Veganuary May Be Ending, But the Veg Love Doesn’t Have to 🌱

Veganuary May Be Ending, But the Veg Love Doesn’t Have to 🌱

As January draws to a close, so too does Veganuary — that annual nudge to eat a little more plant-based and a little more mindfully. But while the calendar may be moving on, the good habits don’t need to stop here.

We caught up with incredible chef, caterer and regular Ealing Living contributor Marie-Clare Cooks to get her top tips on embracing vegan cooking in a way that feels realistic, comforting and - most importantly - filling.

Think You’ll Be Hungry? Think Again

One of the biggest myths around vegan cooking is that it leaves you constantly peckish. Marie-Clare is quick to reassure us that this couldn’t be further from the truth. With a few simple ingredients and a well-stocked cupboard, plant-based meals can be hearty, satisfying and easy on the food bill too.

Her not-so-secret weapon? Pulses.

Lentils, chickpeas, cannellini beans - they’re packed with protein, keep you fuller for longer and form the backbone of countless easy meals. Keep a few tins in the cupboard and you’re never far from dinner.

Simple, Comforting Meals That Work Any Day of the Week

You don’t need complicated recipes or specialist ingredients to eat well. Marie-Clare champions simple meals done well - the kind you can throw together after a long day.

Soups are a great place to start: pea, lentil and leek; carrot and coriander; leek and potato; or a hearty minestrone. They’re quick, comforting and endlessly adaptable.

Baked sweet potatoes topped with beans and homemade coleslaw make a brilliant midweek meal, while curries built around beans, lentils and coconut milk are both speedy and deeply satisfying. Add spices like curry powder, turmeric and cumin, throw in whatever vegetables you have to hand, and finish with spinach for extra texture.

Don’t Skip the Comfort Food

Going vegan doesn’t mean giving up comfort food - far from it. Any type of mash or polenta topped with roasted vegetables and a generous spoonful of pesto makes for a nourishing, cosy meal.

And pesto doesn’t have to mean basil and pine nuts. Marie-Clare loves experimenting with coriander, parsley, kale, spinach or sun-dried tomatoes, using nuts such as cashews, walnuts, almonds or hazelnuts. Make a big batch and freeze portions for those evenings when you need something quick and reliable.

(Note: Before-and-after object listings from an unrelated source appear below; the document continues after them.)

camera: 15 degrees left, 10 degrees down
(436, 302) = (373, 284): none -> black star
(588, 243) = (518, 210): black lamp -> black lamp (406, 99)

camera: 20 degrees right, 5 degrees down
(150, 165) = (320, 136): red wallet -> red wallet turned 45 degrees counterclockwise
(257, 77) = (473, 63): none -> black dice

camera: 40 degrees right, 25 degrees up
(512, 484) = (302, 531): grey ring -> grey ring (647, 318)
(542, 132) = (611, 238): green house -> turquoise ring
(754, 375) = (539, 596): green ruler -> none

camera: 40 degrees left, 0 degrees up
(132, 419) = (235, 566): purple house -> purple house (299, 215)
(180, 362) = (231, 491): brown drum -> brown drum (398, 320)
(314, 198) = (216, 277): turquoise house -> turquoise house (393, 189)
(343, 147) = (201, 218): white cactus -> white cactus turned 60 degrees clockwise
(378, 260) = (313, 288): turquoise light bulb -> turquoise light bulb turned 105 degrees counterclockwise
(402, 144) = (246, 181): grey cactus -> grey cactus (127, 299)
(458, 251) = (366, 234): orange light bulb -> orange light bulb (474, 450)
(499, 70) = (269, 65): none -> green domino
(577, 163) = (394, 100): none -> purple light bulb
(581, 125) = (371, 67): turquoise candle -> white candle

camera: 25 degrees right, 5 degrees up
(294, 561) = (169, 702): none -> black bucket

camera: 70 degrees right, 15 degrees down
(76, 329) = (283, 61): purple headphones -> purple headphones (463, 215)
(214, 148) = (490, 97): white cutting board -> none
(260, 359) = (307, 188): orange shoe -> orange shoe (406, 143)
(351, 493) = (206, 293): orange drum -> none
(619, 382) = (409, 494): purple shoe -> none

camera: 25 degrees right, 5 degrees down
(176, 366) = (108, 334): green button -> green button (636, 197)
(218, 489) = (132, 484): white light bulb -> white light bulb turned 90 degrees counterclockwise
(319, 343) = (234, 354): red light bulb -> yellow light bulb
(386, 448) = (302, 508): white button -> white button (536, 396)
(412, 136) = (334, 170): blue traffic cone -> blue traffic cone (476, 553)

Then there are vegan pies. Most puff pastries are already vegan, making it easy to create a crowd-pleasing main course. Think leek and sweet potato, mushroom and spinach, or roasted cauliflower with caramelised red onion — perfect for entertaining or a comforting Sunday supper.

Flavour Is Everything

A few simple extras can elevate almost any plant-based dish. Fresh herbs added generously, a jar of pickled red onions in the fridge, and a good supply of dried or fresh chillies will go a long way.

Tofu, often a divisive ingredient, is another useful staple if you enjoy it. Marie-Clare recommends choosing firm tofu, lightly frying it for texture and remembering that it needs plenty of seasoning and spices to shine.

Easy Vegan Starts to the Day

For breakfast, Marie-Clare keeps things simple: avocado on toast with chilli flakes, rocket or lettuce leaves, and a sprinkle of seeds. And when you need a quick snack to keep you going, nuts or dried fruits like mango or apricots are ideal - satisfying, nourishing and easy to grab on the go.

Beyond Veganuary

Veganuary may be ending, but these ideas are designed to last well beyond January. At its heart, vegan cooking is about simple ingredients, good seasoning and food that makes you feel genuinely good.

With a little planning and plenty of flavour, eating more plant-based doesn’t feel like a challenge - it just feels like good cooking.